Romantico e guerriero per definizione e ora più che mai ribelle e cupo, il terzo atto delle avventure di Katniss Everdeen, la ragazza-messia che, futuribile Giovanna D'Arco, sogna di essere solo una donna ma è chiamata a diventare un simbolo («tutti quanti vorranno baciarti, ucciderti oppure essere te»), indossa il solito costume young adult attingendo all'iconografia classica (i bombardamenti notturni del Distretto 13 ricordano quelli della seconda guerra mondiale, così come la liberazione di Peeta richiama alla memoria l'operazione per uccidere Bin Laden...) per riflettere - nell'inevitabile guerra tra il potere di uno e la rabbia di tutti - su temi trasversali come l'uso deviato dei media e la manipolazione, là dove la battaglia da vincere è prima di tutto quella della propaganda.

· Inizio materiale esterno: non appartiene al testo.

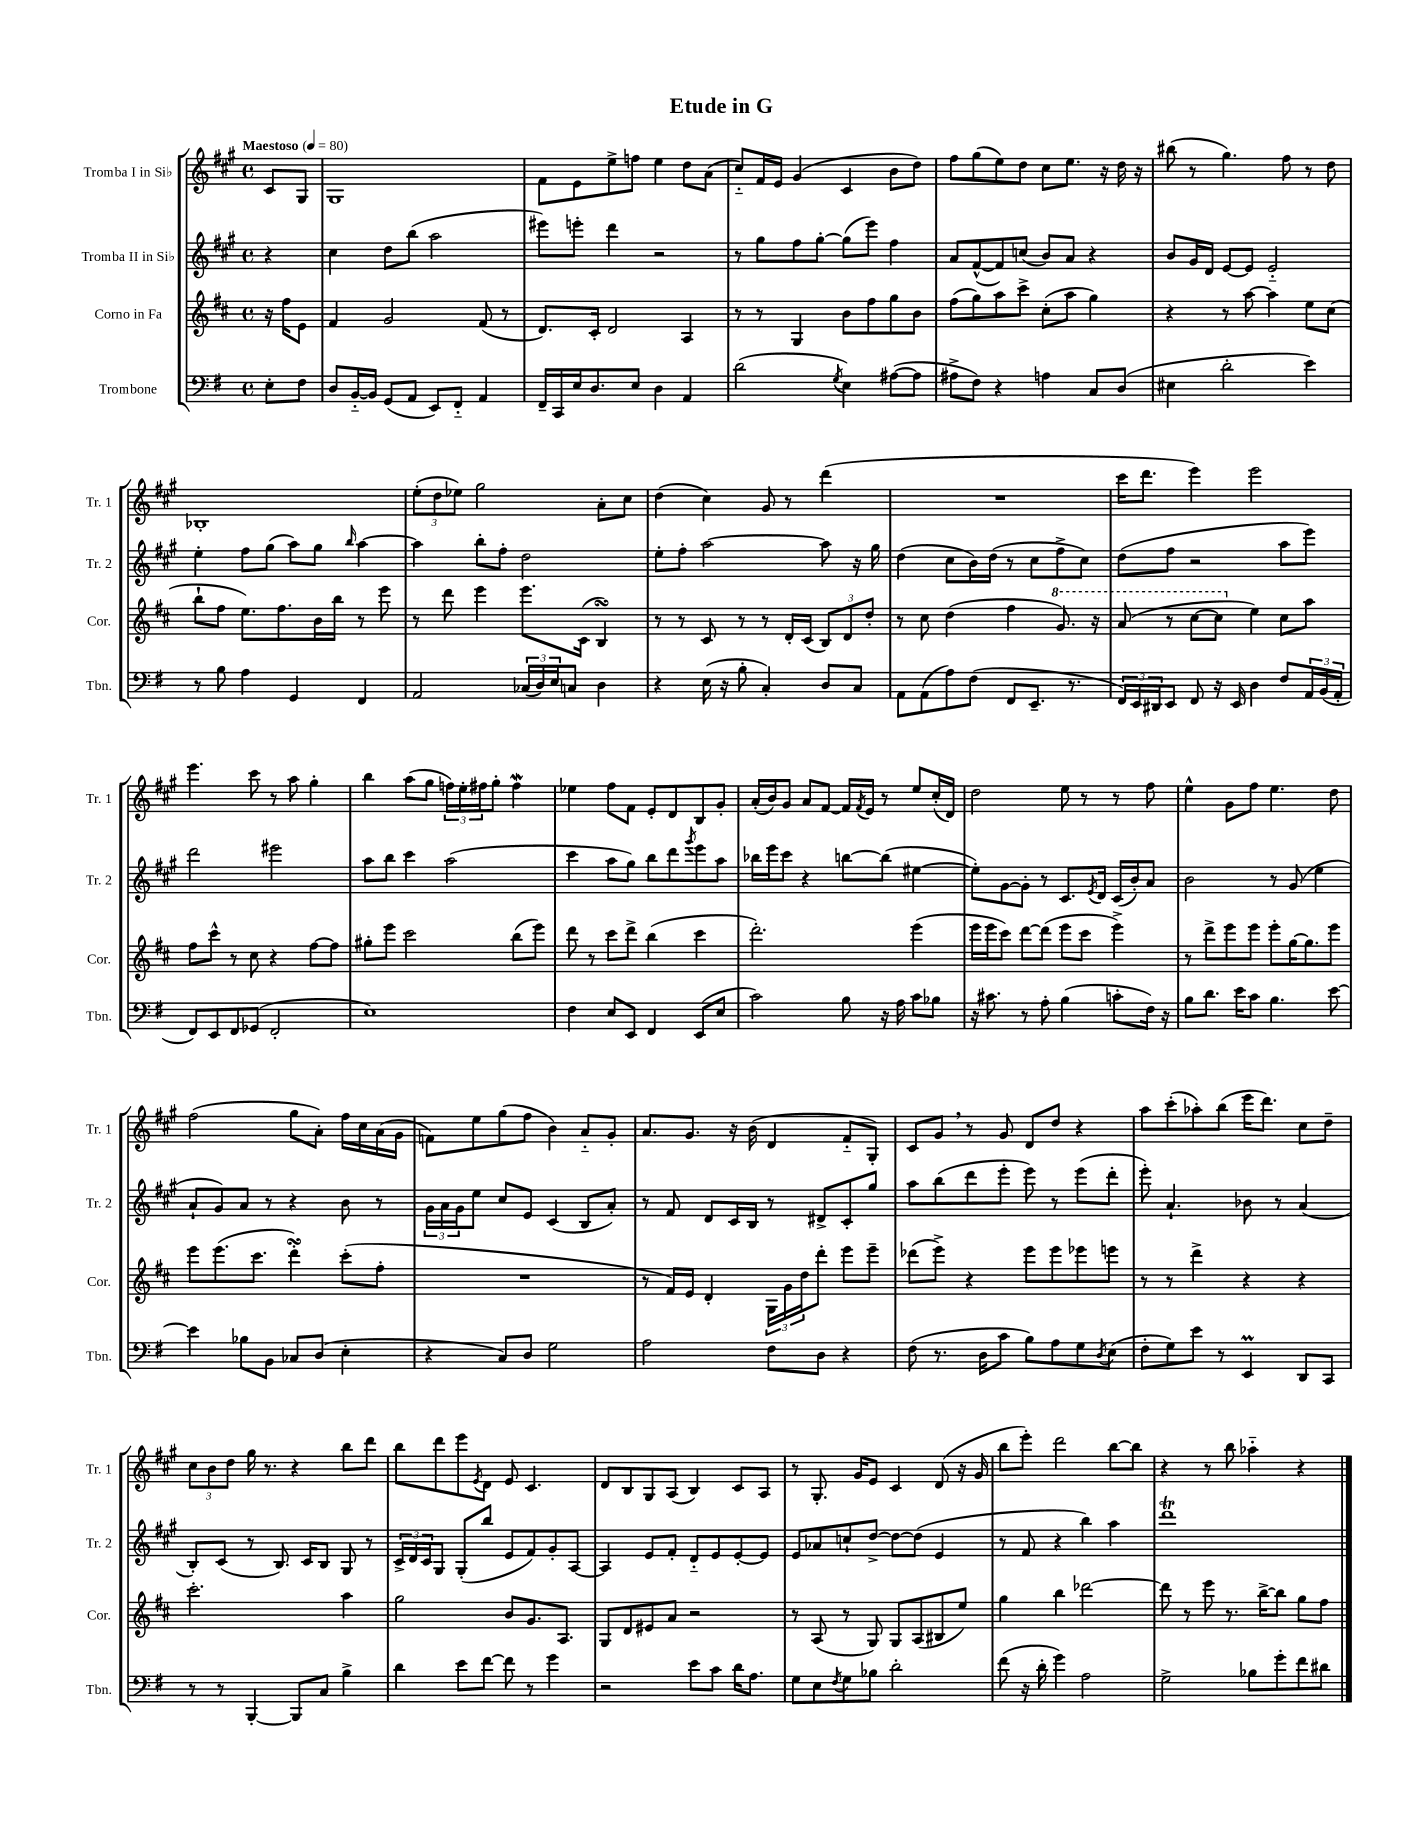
\header { title = "Etude in G" }
<<
\new StaffGroup <<
\new Staff = "s0" \with { instrumentName = "Tromba I in Sib" shortInstrumentName = "Tr. 1" } {
    \clef treble \key a \major \defaultTimeSignature \time 4/4 \partial 4 \tempo "Maestoso" 4 = 80
    cis'8 gis8 |
    gis1 |
    fis'8 e'8 e''8-> f''8 e''4 d''8 a'8( |
    cis''8-_) fis'16 e'16 gis'4( cis'4 b'8 d''8) |
    fis''8 gis''8( e''8) d''8 cis''8 e''8. r16 d''16 r16 |
    bis''8( r8 gis''4.) fis''8 r8 d''8 |
    bes1-. |
    \tuplet 3/2 { e''8-.( d''8 ees''8) } gis''2 a'8-. cis''8 |
    d''4( cis''4) gis'8 r8 d'''4( |
    R1 |
    cis'''16 d'''8. e'''4) e'''2 |
    e'''4. cis'''8 r8 a''8 gis''4-. |
    b''4 a''8( gis''8 \tuplet 3/2 { f''16) e''16-. fis''16 } gis''8-. fis''4\mordent |
    ees''4 fis''8 fis'8 e'8-. d'8 b8 gis'8-. |
    a'16-.( b'16) gis'8 a'8 fis'8~ fis'16 \acciaccatura { fis'8 } e'16 r8 e''8 cis''16-.( d'16) |
    d''2 e''8 r8 r8 fis''8 |
    e''4-^ gis'8 fis''8 e''4. d''8 |
    fis''2( gis''8 a'8-.) fis''16 cis''16 a'16( gis'16 |
    f'8) e''8 gis''8( fis''8 b'4) a'8-_ gis'8-. |
    a'8. gis'8. r16 b'16( d'4 fis'8-_ gis8-.) |
    cis'8 gis'8 \breathe r8 gis'8 d'8 d''8 r4 |
    a''8 cis'''8-.( aes''8-.) b''8( e'''16 d'''8.) cis''8 d''8-- |
    \tuplet 3/2 { cis''8 b'8 d''8 } gis''16 r8. r4 b''8 d'''8 |
    b''8 d'''8 e'''8 \acciaccatura { e'8 } d'8 e'8 cis'4. |
    d'8 b8 gis8 a8( b4) cis'8 a8 |
    r8 gis8.-. gis'16 e'8 cis'4 d'8( r16 gis'16 |
    b''8 e'''8-.) d'''2 b''8~ b''8 |
    r4 r8 b''8 aes''4-_ r4 \bar "|." |
}
\new Staff = "s1" \with { instrumentName = "Tromba II in Sib" shortInstrumentName = "Tr. 2" } {
    \clef treble \key a \major \defaultTimeSignature \time 4/4 \partial 4
    r4 |
    cis''4 d''8 b''8( a''2 |
    eis'''8) e'''8-. d'''4 r2 |
    r8 gis''8 fis''8 gis''8~-. gis''8( e'''8) fis''4 |
    a'8 fis'8~-^( fis'8) c''8( b'8) a'8 r4 |
    b'8 gis'16 d'16 e'8~ e'8 e'2-_ |
    e''4-. fis''8 gis''8( a''8) gis''8 \grace { b''16 } a''4~ |
    a''4 b''8-. fis''8-. d''2 |
    e''8-. fis''8-. a''2~ a''8 r16 gis''16 |
    d''4( cis''8 b'16) d''16( r8 cis''8 fis''8-> cis''8) |
    d''8( fis''8 r2 a''8 e'''8) |
    d'''2 eis'''2 |
    a''8 b''8 cis'''4 a''2( |
    cis'''4 a''8 gis''8) b''8 d'''8 \acciaccatura { gis'''8 } e'''8 a''8 |
    bes''16 e'''16 cis'''8 r4 b''8~ b''8( eis''4~ |
    eis''8-.) gis'8~ gis'8-. r8 cis'8. \acciaccatura { e'8 } d'16 cis'16( b'16-.) a'8 |
    b'2 r8 gis'8( e''4 |
    a'8-! gis'8) a'8 r8 r4 b'8 r8 |
    \tuplet 3/2 { gis'16 a'16 gis'16 } e''8 cis''8 e'8 cis'4( b8 a'8-.) |
    r8 fis'8 d'8 cis'16 b16 r8 dis'8-> cis'8-. gis''8 |
    a''8 b''8( d'''8 e'''8-. e'''8) r8 e'''8( d'''8-. |
    e'''8-.) a'4.-! bes'8 r8 a'4( |
    b8-.) cis'8( r8 b8.) cis'16 b8 gis8 r8 |
    \tuplet 3/2 { cis'16-> d'16 cis'16 } gis8 gis8-.( b''8 e'8 fis'8) gis'8-. a8~ |
    a4 e'8 fis'8-. d'8-_ e'8 e'8~-. e'8 |
    e'8 aes'8 c''8-! d''8~-> d''8~ d''8( e'4 |
    r8 fis'8 r4 b''4) a''4 |
    d'''1\trill \bar "|." |
}
\new Staff = "s2" \with { instrumentName = "Corno in Fa" shortInstrumentName = "Cor." } {
    \clef treble \key d \major \defaultTimeSignature \time 4/4 \partial 4
    r16 fis''16 e'8 |
    fis'4 g'2 fis'8( r8 |
    d'8.) cis'16-. d'2 a4 |
    r8 r8 g4 b'8 fis''8 g''8 b'8 |
    fis''8( g''8) a''8 cis'''8-> cis''8-.( a''8 g''4) |
    r4 r8 a''8~ a''4 e''8 cis''8( |
    b''8-! fis''8 e''8.) fis''8. b'16 b''16 r8 e'''8 |
    r8 d'''8 e'''4 e'''8. cis'16( b4\turn) |
    r8 r8 cis'8 r8 r8 d'16-. cis'16( \tuplet 3/2 { b8) d'8 d''8-. } |
    r8 cis''8 d''4( fis''4 \ottava #1 g''8.) r16 |
    a''8( r8 cis'''8~ cis'''8 \ottava #0 e''4) cis''8 a''8 |
    fis''8 cis'''8-^ r8 cis''8 r4 fis''8~ fis''8 |
    gis''8-. e'''8 cis'''2 b''8( e'''8) |
    d'''8 r8 cis'''8 d'''8-> b''4( cis'''4 |
    d'''2.-.) e'''4( |
    e'''16 e'''16 cis'''8) d'''8~ d'''8( e'''8 cis'''8 e'''4->) |
    r8 d'''8-> e'''8 e'''8 e'''8-. g''16~ g''8. e'''8 |
    e'''8 e'''8.( cis'''8. d'''4-.\turn) cis'''8-.( fis''8-. |
    R1 |
    r8 fis'16) e'16 d'4-. \tuplet 3/2 { g16 g'16 d''16 } d'''8-. e'''8 e'''8-- |
    des'''8( e'''8->) r4 e'''8 e'''8 ees'''8 e'''8 |
    r8 r8 d'''4-> r4 r4 |
    cis'''2.-. a''4 |
    g''2 b'8 g'8. a8. |
    g8 d'8 eis'8 a'8 r2 |
    r8 a8( r8 g8) g8 a8( bis8 e''8) |
    g''4 b''4 des'''2~ |
    des'''8 r8 e'''8 r8. b''16~-> b''8 g''8 fis''8 \bar "|." |
}
\new Staff = "s3" \with { instrumentName = "Trombone" shortInstrumentName = "Tbn." } {
    \clef bass \key g \major \defaultTimeSignature \time 4/4 \partial 4
    e8-. fis8 |
    d8 b,16~-_ b,16 g,8( a,8 e,8) fis,8-_ a,4 |
    fis,16-- c,16 e16 d8. e8 d4 a,4 |
    d'2( \acciaccatura { g8 } e4) ais8~( ais8 |
    ais8-> fis8) r4 a4 c8 d8( |
    eis4 d'2-. e'4) |
    r8 b8 a4 g,4 fis,4 |
    a,2 \tuplet 3/2 { ces16( d16) e16 } c8 d4 |
    r4 e16( r16 b8-. c4-.) d8 c8 |
    a,8 a,8( a8) fis8( fis,8 e,8.-- r8. |
    \tuplet 3/2 { fis,16) e,16 dis,16 } e,8 fis,8 r16 e,16 d4 fis8 \tuplet 3/2 { a,16 b,16( a,16-. } |
    fis,8) e,8 fis,8 ges,8( fis,2-. |
    e1) |
    fis4 e8 e,8 fis,4 e,8( e8 |
    c'2) b8 r16 a16 c'8 bes8 |
    r16 cis'8. r8 a8-. b4( c'8-. fis16) r16 |
    b8 d'8. e'16 c'8 b4. e'8~ |
    e'4 bes8 b,8 ces8 d8( e4-. |
    r4 c8) d8 g2 |
    a2 fis8 d8 r4 |
    fis8( r8. d16 c'8 b8) a8 g8 \acciaccatura { d8 } e8( |
    fis8-. g8) e'8 r8 e,4\prall d,8 c,8 |
    r8 r8 b,,4~-. b,,8 c8 b4-> |
    d'4 e'8 fis'8~ fis'8 r8 g'4 |
    r2 e'8 c'8 d'16 a8. |
    g8 e8 \acciaccatura { fis8 } g8 bes8 d'2-. |
    fis'8( r16 d'16-. g'4) a2 |
    g2-> bes8 g'8-. fis'8 dis'8 \bar "|." |
}
>>
>>
\layout { \context { \Score \remove "Bar_number_engraver" } }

A tratti teso, anche spettacolare, il fanta kolossal di Francis Lawrence, pur efficace, è però il classico film di passaggio, o film esca: ti invoglia a vedere come andrà a finire, ma non aggiunge molto (a parte il bello, anche se parecchio annunciato, strappo finale) a quanto già detto. Dedicato a Philip Seymour Hoffman (morto prima di finire le riprese della parte II), il nuovo «Hunger games» è afflitto poi dal doppiaggio stonato di Jennifer Lawrence: per quanto la voce sia la stessa che ha accompagnato l'attrice in tutta la serie (ma non nelle altre sue pellicole), il fastidio è pari solo all'ostinazione di chi crede ancora (erroneamente) che guardare un film con i sottotitoli sia più faticoso che salire a piedi fino all'ultimo piano dell'Empire State Building.